File-discovery rules: Some tools look for an exact filename; others accept a glob pattern such as .cursor/rules/*.mdc. That choice determines whether you can organise rules into multiple files or must keep a single monolith.
Single file vs directory bundle: Cursor and Windsurf allow a directory of rule files, enabling granular enable/disable flags. Copilot and Claude expect one file, which simplifies discovery but can become unwieldy in large projects.
Metadata schema: YAML front-matter (---\nname: foo) gives you typed keys but requires a parser; inline markers (## Always) are human-friendly but less precise; some formats include no metadata at all and rely on naming conventions. Mixing styles complicates automated linting.
Scope controls: A few systems apply rules to the entire repository. Others let you bind rules to specific file patterns (*.py, docs/**) or even to individual tools. Scope flexibility is powerful but introduces fragmentation when each vendor invents its own key names (scope, globs, paths).

xkcd predicted this:

Interoperability. A common schema would let any agent-aware tool read the same file without adapters, the way every editor understands README.md or package.json. One set of linters, one mental model.
Ecosystem leverage. Shared conventions invite third-party addons—VS Code extensions, CI checks, security scanners—that work everywhere instead of being vendor-locked.
Security and auditability. A predictable location plus a typed schema makes it easier to diff, sign, or lint your long-term context. Random plaintext blobs are harder to monitor.

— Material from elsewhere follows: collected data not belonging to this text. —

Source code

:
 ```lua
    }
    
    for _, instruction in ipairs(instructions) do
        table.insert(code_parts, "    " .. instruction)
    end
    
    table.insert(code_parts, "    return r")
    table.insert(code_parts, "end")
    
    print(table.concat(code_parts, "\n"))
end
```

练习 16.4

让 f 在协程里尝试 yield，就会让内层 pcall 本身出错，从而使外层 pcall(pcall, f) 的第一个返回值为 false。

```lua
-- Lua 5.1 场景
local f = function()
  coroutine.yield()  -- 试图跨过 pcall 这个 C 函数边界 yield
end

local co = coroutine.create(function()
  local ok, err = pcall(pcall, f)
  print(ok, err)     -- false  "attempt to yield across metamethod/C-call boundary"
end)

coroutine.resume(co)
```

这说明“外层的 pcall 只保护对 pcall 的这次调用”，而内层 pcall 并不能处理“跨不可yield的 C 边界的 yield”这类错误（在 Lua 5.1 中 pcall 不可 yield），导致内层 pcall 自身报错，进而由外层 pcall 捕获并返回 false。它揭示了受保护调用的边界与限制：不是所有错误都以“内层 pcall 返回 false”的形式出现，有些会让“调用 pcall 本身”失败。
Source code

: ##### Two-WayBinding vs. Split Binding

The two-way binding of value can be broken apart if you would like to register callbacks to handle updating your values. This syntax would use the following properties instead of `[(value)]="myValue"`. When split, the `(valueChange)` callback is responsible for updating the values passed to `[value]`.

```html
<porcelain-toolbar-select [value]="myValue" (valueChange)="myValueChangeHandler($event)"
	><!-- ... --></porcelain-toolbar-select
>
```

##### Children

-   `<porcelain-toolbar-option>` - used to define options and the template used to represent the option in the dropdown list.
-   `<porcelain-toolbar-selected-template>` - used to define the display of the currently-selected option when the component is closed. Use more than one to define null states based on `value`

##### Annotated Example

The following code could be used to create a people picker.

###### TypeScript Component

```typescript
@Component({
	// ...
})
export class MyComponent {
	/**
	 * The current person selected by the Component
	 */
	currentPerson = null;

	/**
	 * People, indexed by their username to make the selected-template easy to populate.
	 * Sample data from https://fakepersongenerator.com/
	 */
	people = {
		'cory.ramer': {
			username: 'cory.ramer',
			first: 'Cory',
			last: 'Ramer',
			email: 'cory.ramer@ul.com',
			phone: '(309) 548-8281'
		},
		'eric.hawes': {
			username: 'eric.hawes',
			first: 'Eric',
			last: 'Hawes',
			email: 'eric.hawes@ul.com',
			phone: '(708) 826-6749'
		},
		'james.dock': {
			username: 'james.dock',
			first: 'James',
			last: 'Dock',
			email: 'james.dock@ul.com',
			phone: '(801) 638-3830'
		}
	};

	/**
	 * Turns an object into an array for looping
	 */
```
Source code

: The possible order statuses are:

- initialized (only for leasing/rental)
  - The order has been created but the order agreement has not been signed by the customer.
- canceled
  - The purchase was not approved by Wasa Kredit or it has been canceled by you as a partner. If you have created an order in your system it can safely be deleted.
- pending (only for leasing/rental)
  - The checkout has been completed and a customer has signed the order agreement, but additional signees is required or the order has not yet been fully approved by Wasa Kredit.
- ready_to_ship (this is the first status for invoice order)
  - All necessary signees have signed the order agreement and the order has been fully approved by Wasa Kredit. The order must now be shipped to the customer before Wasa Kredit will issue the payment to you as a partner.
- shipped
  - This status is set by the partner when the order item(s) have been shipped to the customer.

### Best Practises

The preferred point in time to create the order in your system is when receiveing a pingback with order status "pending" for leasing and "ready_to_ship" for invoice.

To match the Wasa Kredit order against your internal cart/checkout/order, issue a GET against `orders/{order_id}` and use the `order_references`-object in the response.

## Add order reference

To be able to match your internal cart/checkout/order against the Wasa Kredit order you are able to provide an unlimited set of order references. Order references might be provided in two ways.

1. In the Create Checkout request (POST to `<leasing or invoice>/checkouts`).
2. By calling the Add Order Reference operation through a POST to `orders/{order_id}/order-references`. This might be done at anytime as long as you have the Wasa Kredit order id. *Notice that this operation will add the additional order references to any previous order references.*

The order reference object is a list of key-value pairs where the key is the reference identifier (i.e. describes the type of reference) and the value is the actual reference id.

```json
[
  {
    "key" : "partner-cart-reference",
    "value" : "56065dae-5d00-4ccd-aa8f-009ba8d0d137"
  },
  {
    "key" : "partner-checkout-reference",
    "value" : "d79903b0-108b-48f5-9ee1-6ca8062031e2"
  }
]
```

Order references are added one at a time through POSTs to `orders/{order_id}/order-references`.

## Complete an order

The surface hasn’t settled. Some files store static rules, others capture evolving memory, others mix both. Locking that into a single spec today may freeze a half-baked design.
The key point: translation is trivial. These files are plain text. Converting .cursor/rules to CLAUDE.md is a regex, not a moon shot. Adapters cost far less than committees.
Innovation tax. A standard invites gatekeeping and slows down wild experiments, which is exactly what we all hate in the wild agent world.

Treat “standards” as interfaces, not treaties. Keep experimenting, but converge on a minimal front-matter block—name, scope, version, enabled—that any tool can ignore or honor. The body stays free-form Markdown. When the ecosystem naturally coalesces around a few patterns, formalize the rest. Until then, thin adapters beat thick bureaucracies.

Pick one filename and stick to it. Your tooling can translate later, but human contributors need a single place to look. .cursor/rules or AGENT.md, or something else, doesn’t matter; choose and document it.
Keep the schema thin. Plain markdown body plus a short YAML-front-matter header. Avoid exotic keys and avoid nested data.
Generate, don’t hand-edit. Write a tiny script that assembles the file from smaller snippets: style guide, onboarding blurb, current TODOs. This enforces consistency and keeps merge conflicts low.
Lint in CI. A simple regex or json-schema check prevents malformed front-matter and keeps the agent from choking on bad tokens.
Treat it like code, not config. Commit every change, add PR context, and tag releases when the ruleset materially shifts. The git history becomes your agent’s audit log.
Encrypt secrets elsewhere. These files live in the repo; don’t embed API keys or proprietary data. If the model needs them, pull at runtime from a vault.

Follow those steps and you’ll get 90 % of the “standard” benefits today without waiting for the industry to agree on a file extension.

The current sprawl looks chaotic, but under the hood these files do the same two things: stash static instructions and feed them to a prompt. Translation is easy: just a regex, not a standards body. Spend energy on writing good rules, not lobbying for a universal filename; once the ecosystem stabilizes, a shared manifest (think package.json for agents) will emerge naturally.

Until then, thin adapters beat committees.